Mit Straferkenntnis vom 27.10.2025 (GZ: 2025-0.811.087) hat die österreichische Datenschutzbehörde (öDSB) die datenschutzrechtlichen Grenzen (privater) Videoüberwachung präzisiert
Im Mittelpunkt standen zwei zentrale Fragen:
- Ist der konkrete Aufnahmebereich vom verfolgten Zweck gedeckt?
- Besteht für jede Verarbeitung eine tragfähige Rechtsgrundlage?
- Datenminimierung als maßgeblicher Prüfungsmaßstab
Nach Art. 5 Abs. 1 lit. c DSGVO dürfen personenbezogene Daten nur in dem Umfang verarbeitet werden, der für den festgelegten Zweck erforderlich ist.
Im entschiedenen Fall erfasste eine Außenkamera nicht nur den Eingangsbereich eines Geschäfts, sondern auch den öffentlichen Gehsteig. Dadurch wurden regelmäßig unbeteiligte Passanten aufgezeichnet.
Die öDSB erkannte den Schutz des Eigentums als berechtigtes Interesse grundsätzlich an. Die Verarbeitung scheiterte jedoch an der Erforderlichkeit: Die Erfassung öffentlicher Flächen war für den verfolgten Zweck nicht notwendig. Damit lag ein Verstoß gegen den Grundsatz der Datenminimierung vor.
Die Entscheidung verdeutlicht, dass der Aufnahmebereich technisch und organisatorisch strikt zu begrenzen ist. Eine bloß abstrakte Sicherheitsargumentation genügt nicht. - Rechtmäßigkeit und Art. 6 Abs. 1 lit. f DSGVO
Nach Art. 5 Abs. 1 lit. a DSGVO muss jede Verarbeitung rechtmäßig sein. Als mögliche Rechtsgrundlage kam Art. 6 Abs. 1 lit. f DSGVO (berechtigtes Interesse) in Betracht.
Die öDSB folgt dem etablierten Prüfungsaufbau:
Vorliegen eines berechtigten Interesses
Erforderlichkeit der Verarbeitung
Überwiegen der Interessen oder Grundrechte der betroffenen Person
Das berechtigte Interesse wurde bejaht. Aufgrund der fehlenden Erforderlichkeit entfiel jedoch die Rechtfertigung insgesamt.
Ohne Erforderlichkeit keine tragfähige Rechtsgrundlage. - Zweckänderung durch Veröffentlichung
Zusätzlich veröffentlichte die Verantwortliche Standbilder aus der Videoüberwachung in einem sozialen Netzwerk, verbunden mit dem Vorwurf einer Straftat.

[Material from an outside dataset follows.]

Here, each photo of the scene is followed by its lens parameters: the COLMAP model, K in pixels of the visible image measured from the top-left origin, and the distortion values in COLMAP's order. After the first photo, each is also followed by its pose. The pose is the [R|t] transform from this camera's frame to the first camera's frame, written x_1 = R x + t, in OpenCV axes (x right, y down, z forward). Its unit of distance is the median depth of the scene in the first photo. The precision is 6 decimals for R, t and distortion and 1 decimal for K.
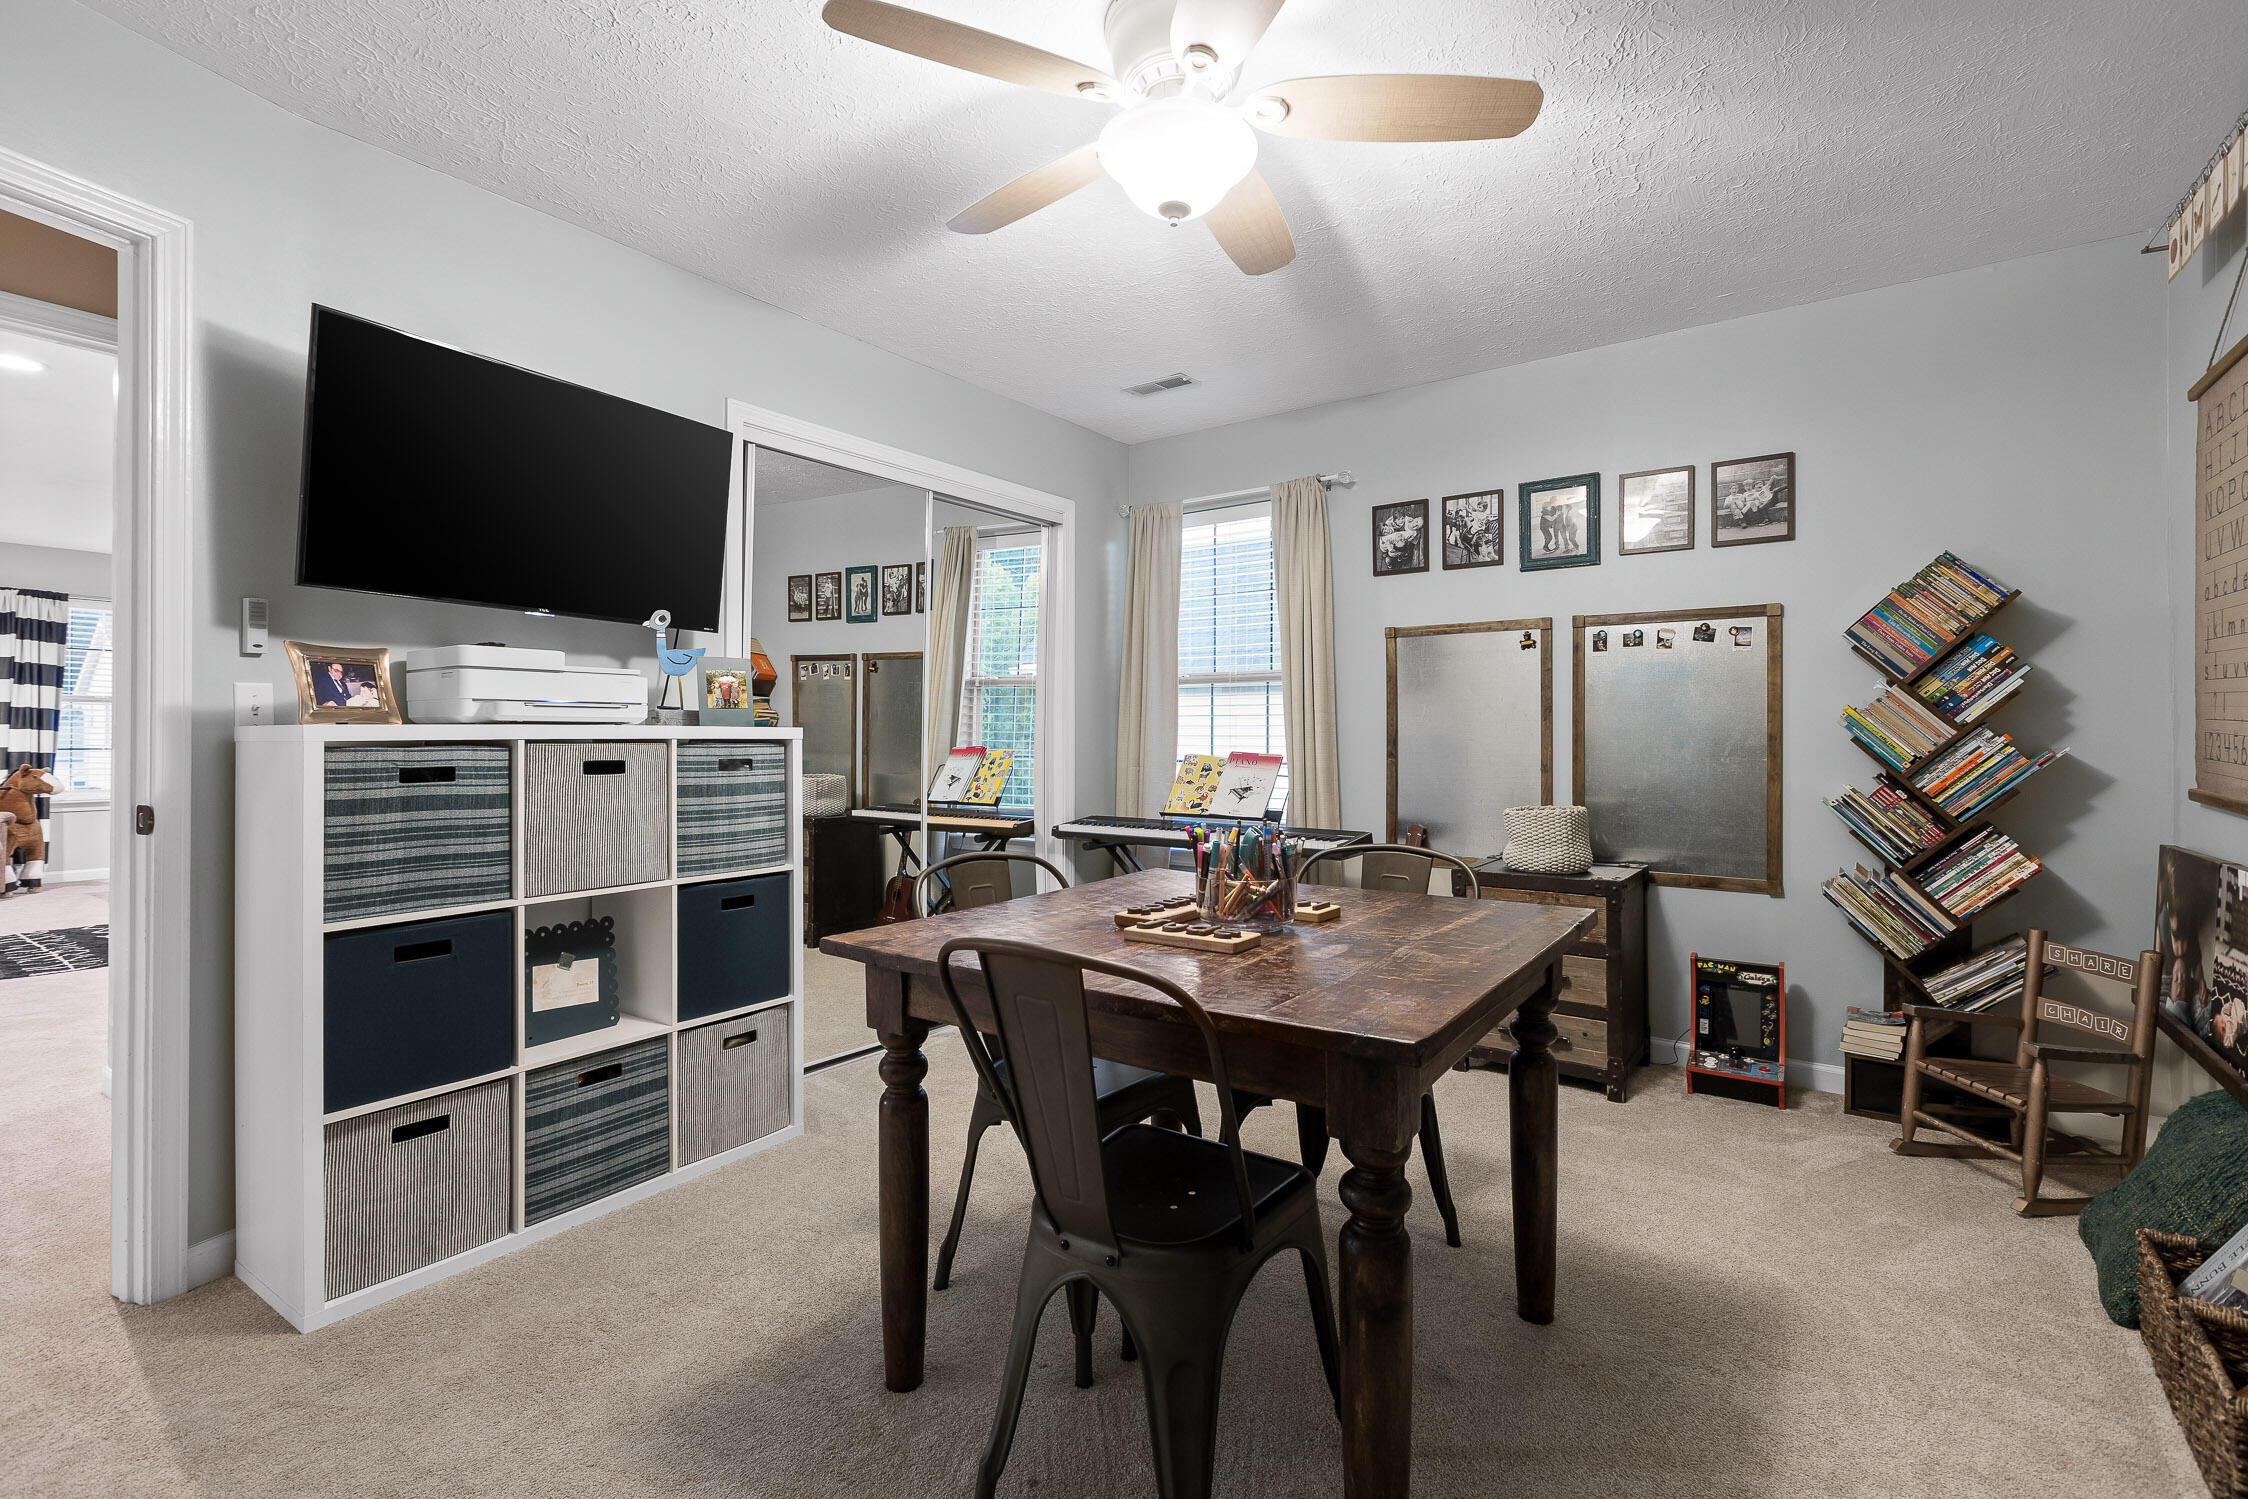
lens RADIAL K [[1019.3, 0, 1120.9], [0, 1019.3, 730.3], [0, 0, 1]] dist [0.001462, -0.001716]
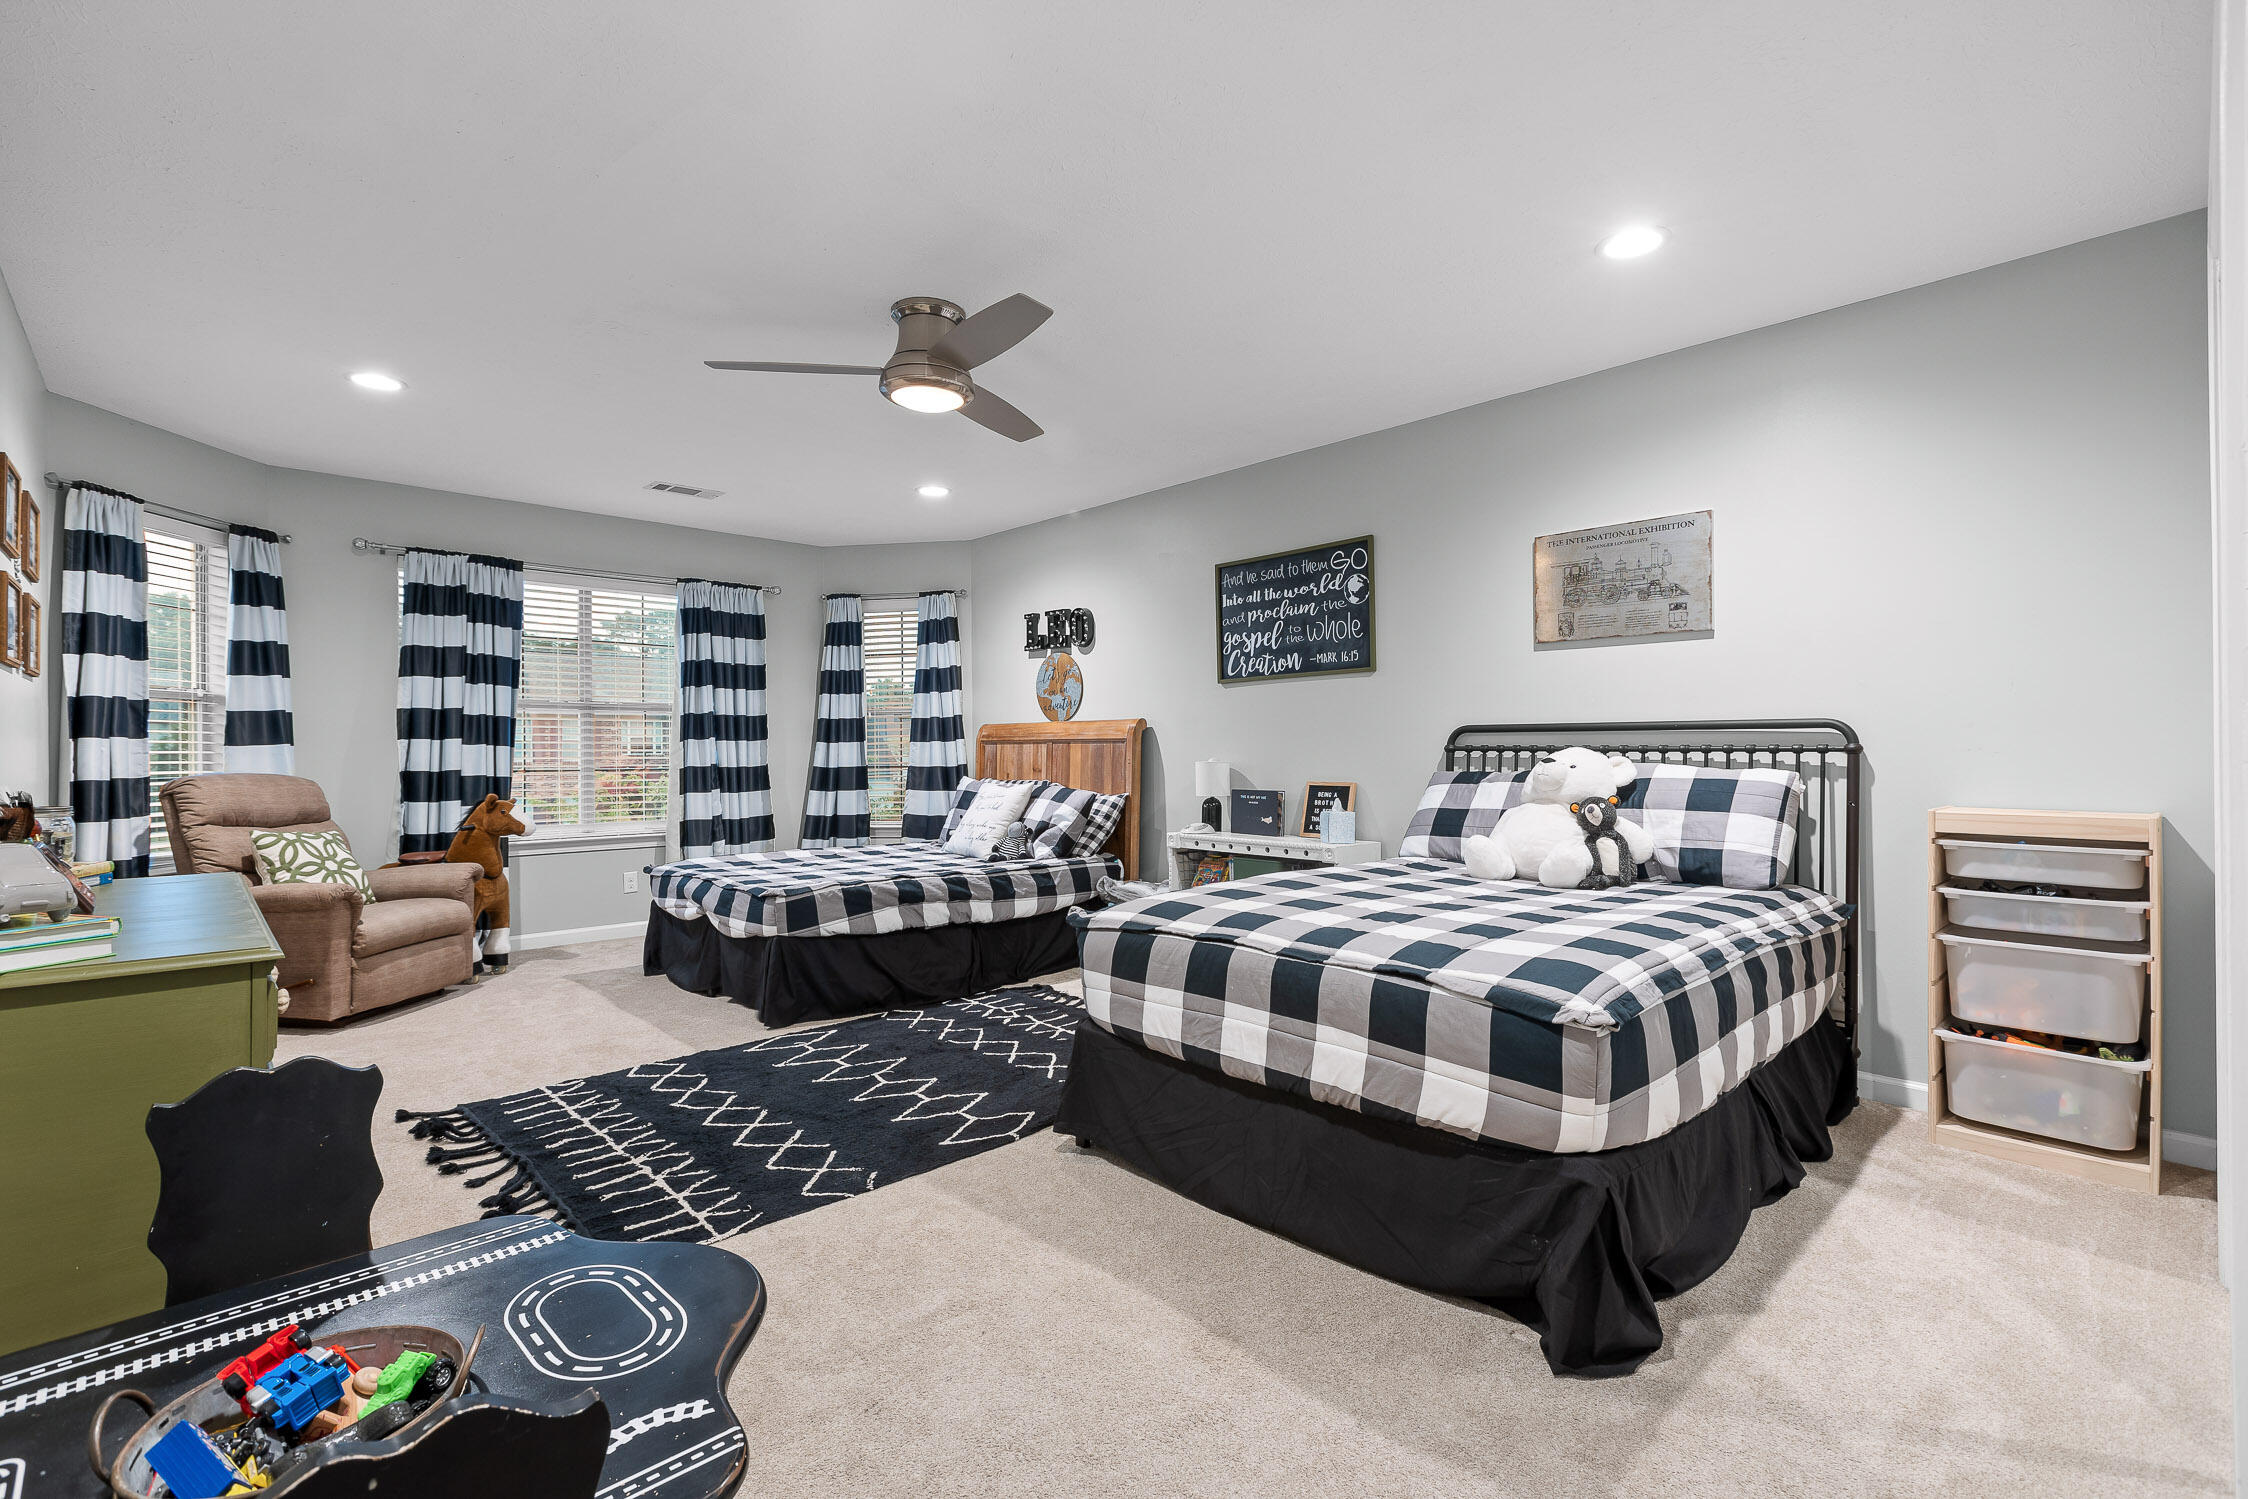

Die öDSB qualifizierte dies als zweckändernde Weiterverarbeitung. Für diese fehlte eine Rechtsgrundlage nach Art. 6 DSGVO. Zudem waren Daten über eine mutmaßliche Straftat betroffen, sodass Art. 10 DSGVO einschlägig war.
Die Behörde stellte klar, dass eine öffentliche „Internetfahndung“ durch Private weder das mildeste Mittel noch regelmäßig verhältnismäßig ist. Zur Verfolgung möglicher Straftaten ist die Weitergabe an Strafverfolgungsbehörden das geeignete Vorgehen.
Die Entscheidung der österreichischen Datenschutzbehörde bestätigt:
Der Maßstab der Erforderlichkeit ist eng auszulegen.
Öffentliche Flächen dürfen grundsätzlich nicht miterfasst werden, wenn dies für den Zweck nicht zwingend notwendig ist.
Jede Zweckänderung erfordert eine eigenständige rechtliche Prüfung.
Bei strafrechtlichem Bezug sind die besonderen Anforderungen des Art. 10 DSGVO zu beachten.
Videoüberwachung bleibt zulässig, wenn sie präzise geplant, technisch begrenzt und rechtlich tragfähig begründet ist. Überschreitungen beim Aufnahmebereich führen regelmäßig zum Wegfall der Rechtmäßigkeit insgesamt.